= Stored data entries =
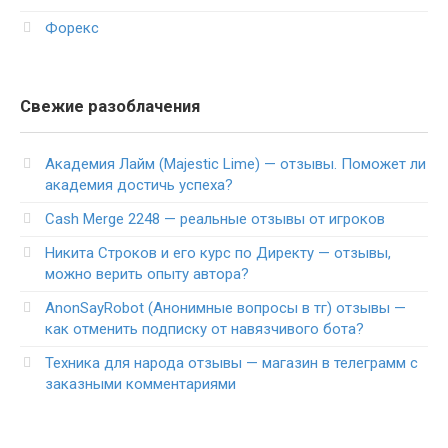
Форекс
Свежие разоблачения
Академия Лайм (Majestic Lime) — отзывы. Поможет ли
академия достичь успеха?
Cash Merge 2248 — реальные отзывы от игроков
Никита Строков и его курс по Директу — отзывы,
можно верить опыту автора?
AnonSayRobot (Анонимные вопросы в тг) отзывы —
как отменить подписку от навязчивого бота?
Техника для народа отзывы — магазин в телеграмм с
заказными комментариями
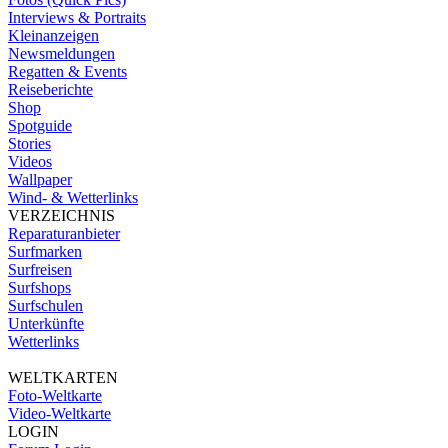
Interviews & Portraits
Kleinanzeigen
Newsmeldungen
Regatten & Events
Reiseberichte
Shop
Spotguide
Stories
Videos
Wallpaper
Wind- & Wetterlinks
VERZEICHNIS
Reparaturanbieter
Surfmarken
Surfreisen
Surfshops
Surfschulen
Unterkünfte
Wetterlinks
WELTKARTEN
Foto-Weltkarte
Video-Weltkarte
LOGIN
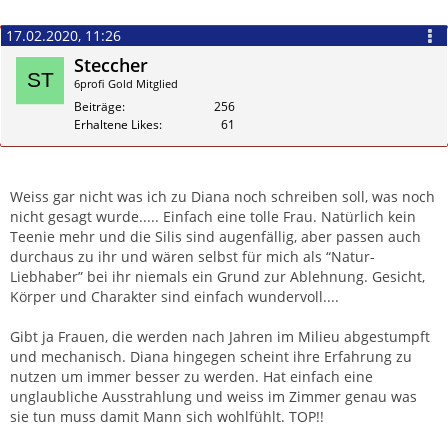
17.02.2020, 11:26
Steccher
6profi Gold Mitglied
Beiträge
256
Erhaltene Likes
61
Zitieren
Weiss gar nicht was ich zu Diana noch schreiben soll, was noch
nicht gesagt wurde..... Einfach eine tolle Frau. Natürlich kein
Teenie mehr und die Silis sind augenfällig, aber passen auch
durchaus zu ihr und wären selbst für mich als “Natur-
Liebhaber” bei ihr niemals ein Grund zur Ablehnung. Gesicht,
Körper und Charakter sind einfach wundervoll....
Gibt ja Frauen, die werden nach Jahren im Milieu abgestumpft
und mechanisch. Diana hingegen scheint ihre Erfahrung zu
nutzen um immer besser zu werden. Hat einfach eine
unglaubliche Ausstrahlung und weiss im Zimmer genau was
sie tun muss damit Mann sich wohlfühlt. TOP!!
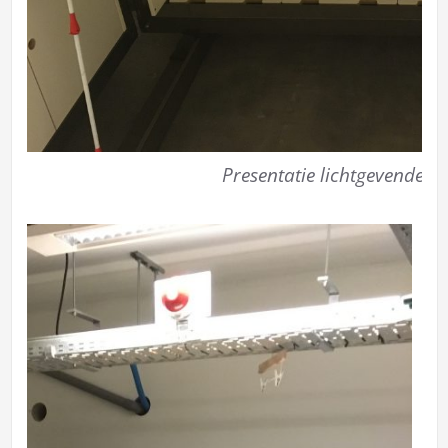
Presentatie lichtgevende wi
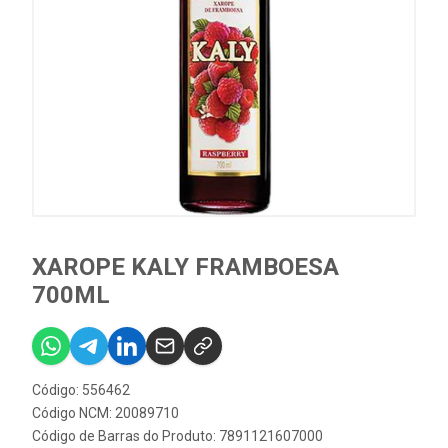
XAROPE KALY FRAMBOESA
700ML
Código: 556462
Código NCM: 20089710
Código de Barras do Produto: 7891121607000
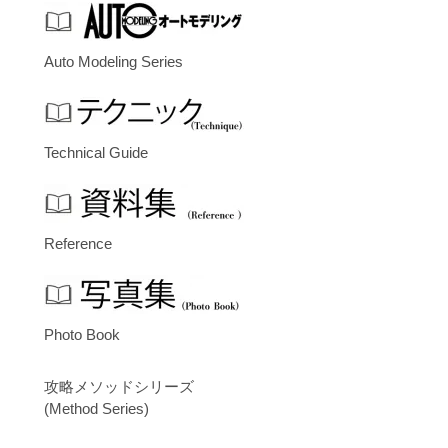
Auto Modeling Series
Technical Guide
Reference
Photo Book
攻略メソッドシリーズ
(Method Series)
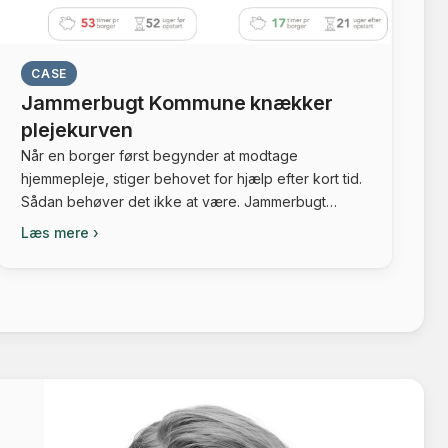
CASE
Jammerbugt Kommune knækker
plejekurven
Når en borger først begynder at modtage
hjemmepleje, stiger behovet for hjælp efter kort tid.
Sådan behøver det ikke at være. Jammerbugt
Kommune har knækket kurven. Jammerbugt
Læs mere ›
Kommune har for 3. år i træk succes med digitalt
understøttet træning i hjemmeplejen. Det seneste år
har 144 borgere i gennemsnit reduceret deres
behov for pleje med […]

= Task objective =
Extract the text lines from every one of the records above, copying each line character for character in its original order. Omit the pictures from your answer.

= Final answer =
Форекс
Свежие разоблачения
Академия Лайм (Majestic Lime) — отзывы. Поможет ли
академия достичь успеха?
Cash Merge 2248 — реальные отзывы от игроков
Никита Строков и его курс по Директу — отзывы,
можно верить опыту автора?
AnonSayRobot (Анонимные вопросы в тг) отзывы —
как отменить подписку от навязчивого бота?
Техника для народа отзывы — магазин в телеграмм с
заказными комментариями
Interviews & Portraits
Kleinanzeigen
Newsmeldungen
Regatten & Events
Reiseberichte
Shop
Spotguide
Stories
Videos
Wallpaper
Wind- & Wetterlinks
VERZEICHNIS
Reparaturanbieter
Surfmarken
Surfreisen
Surfshops
Surfschulen
Unterkünfte
Wetterlinks
WELTKARTEN
Foto-Weltkarte
Video-Weltkarte
LOGIN
17.02.2020, 11:26
Steccher
6profi Gold Mitglied
Beiträge
256
Erhaltene Likes
61
Zitieren
Weiss gar nicht was ich zu Diana noch schreiben soll, was noch
nicht gesagt wurde..... Einfach eine tolle Frau. Natürlich kein
Teenie mehr und die Silis sind augenfällig, aber passen auch
durchaus zu ihr und wären selbst für mich als “Natur-
Liebhaber” bei ihr niemals ein Grund zur Ablehnung. Gesicht,
Körper und Charakter sind einfach wundervoll....
Gibt ja Frauen, die werden nach Jahren im Milieu abgestumpft
und mechanisch. Diana hingegen scheint ihre Erfahrung zu
nutzen um immer besser zu werden. Hat einfach eine
unglaubliche Ausstrahlung und weiss im Zimmer genau was
sie tun muss damit Mann sich wohlfühlt. TOP!!
Presentatie lichtgevende wi
XAROPE KALY FRAMBOESA
700ML
Código: 556462
Código NCM: 20089710
Código de Barras do Produto: 7891121607000
Auto Modeling Series
Technical Guide
Reference
Photo Book
攻略メソッドシリーズ
(Method Series)
CASE
Jammerbugt Kommune knækker
plejekurven
Når en borger først begynder at modtage
hjemmepleje, stiger behovet for hjælp efter kort tid.
Sådan behøver det ikke at være. Jammerbugt
Kommune har knækket kurven. Jammerbugt
Læs mere ›
Kommune har for 3. år i træk succes med digitalt
understøttet træning i hjemmeplejen. Det seneste år
har 144 borgere i gennemsnit reduceret deres
behov for pleje med […]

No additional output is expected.